Rating: 5 stars (out of 5)

Review: Pagan Kennedy puts together a brilliant collection of her best articles for a wide and varied collection of national newspapers and magazines, creating a veritable encyclopedia of modern visionaries: writers, professors, scientists, engineers, ecologists and others who will awe and inspire her readers. And while that sounds like a good book in itself, it’s Kennedy’s poignantly witty and humanizing style of writing that really holds the readers’ attention, chapter after chapter, character after character.

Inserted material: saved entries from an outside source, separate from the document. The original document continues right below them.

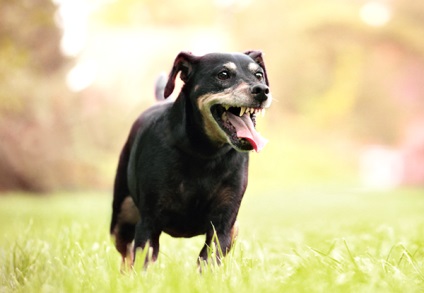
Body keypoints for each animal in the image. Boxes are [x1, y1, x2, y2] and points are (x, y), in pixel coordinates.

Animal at [110, 50, 272, 266]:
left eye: (259, 75)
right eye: (223, 74)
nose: (262, 90)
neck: (204, 153)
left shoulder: (223, 223)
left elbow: (209, 259)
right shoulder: (149, 221)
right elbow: (142, 259)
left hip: (235, 228)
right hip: (121, 217)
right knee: (126, 254)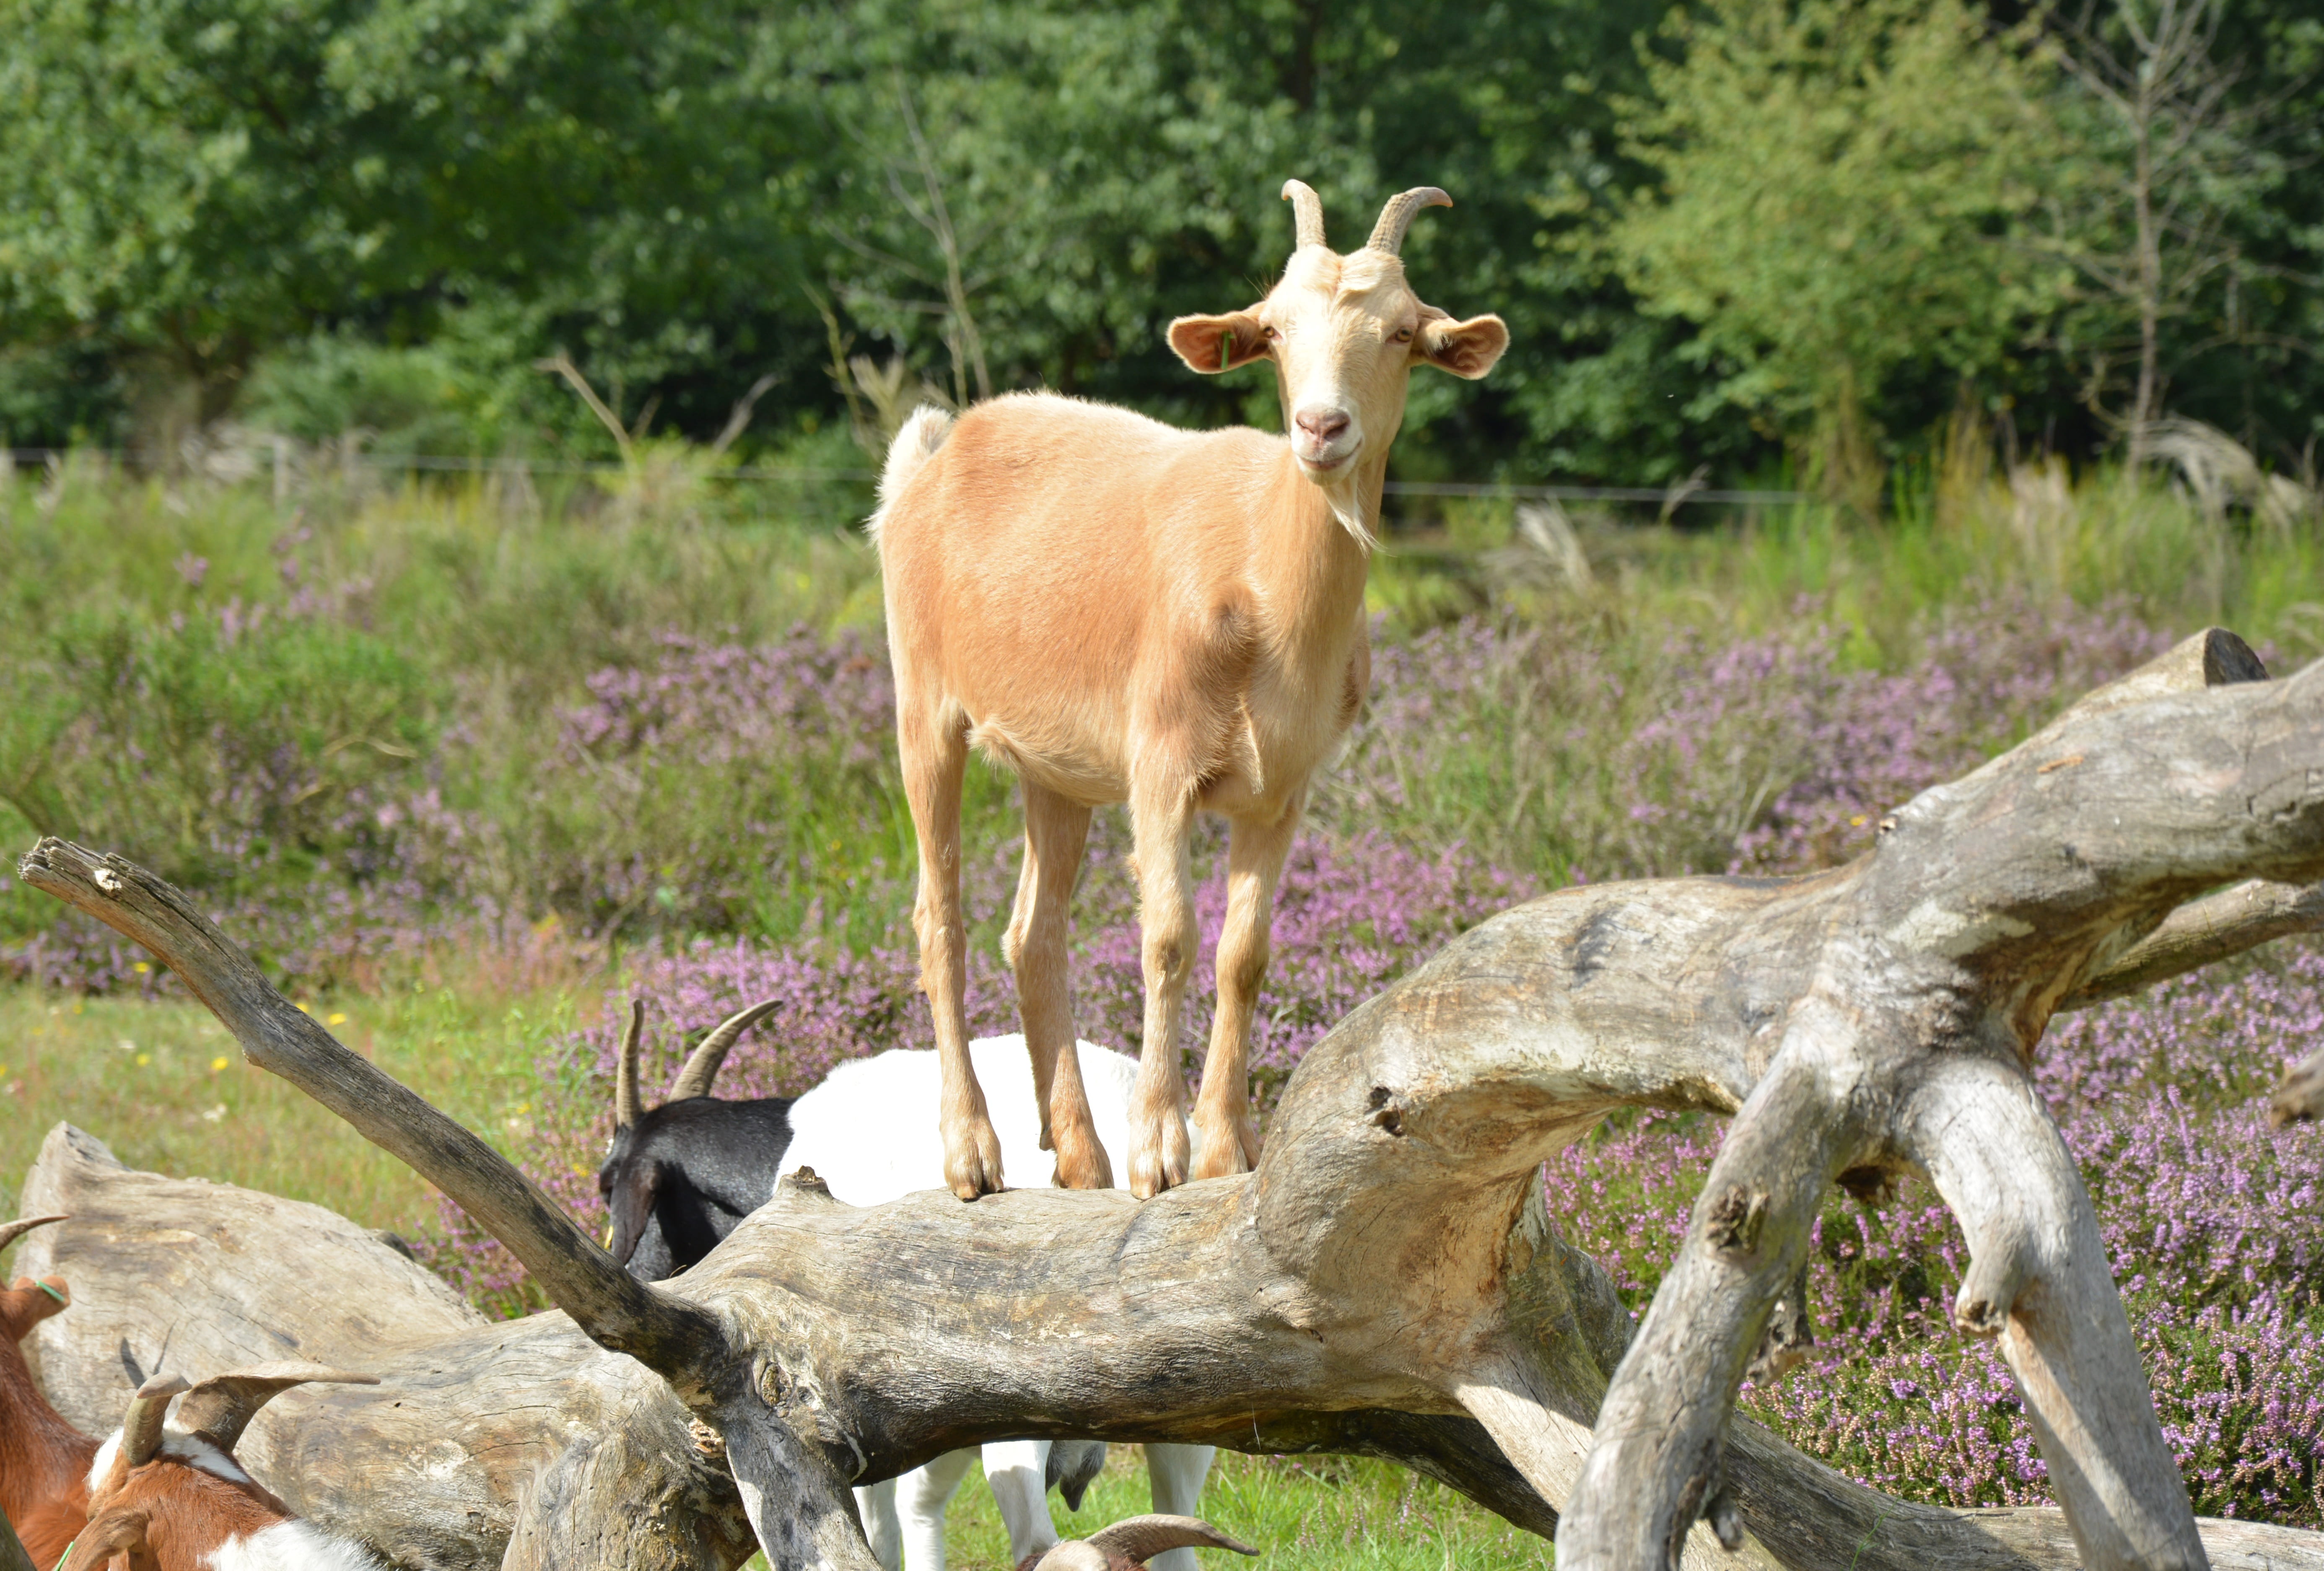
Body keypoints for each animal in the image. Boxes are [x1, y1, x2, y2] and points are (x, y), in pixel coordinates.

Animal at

As a fellow writer and a fan of magazine writing, I was hooked from the introduction — Kennedy has a comfortable, distinct voice which is quickly becoming a rarity in the 21st century. She also seems to love writing for the very same reason that I do — she loves her subjects. She loves their human idiosyncrasies; their ironic obsessions; the fish-out-of-water struggle that many of her visionaries live out each day, due to the fact that quite a few of them seem to be a bit before their times.

Pick this book up and read it on a rainy day when you’re feeling lethargic and struck by cabin fever. You’ll easily fly right through the book — it’s friendly and warm like your favorite magazine, but it recharges you like a fresh pair of batteries in a child’s favorite toy. What more could you want?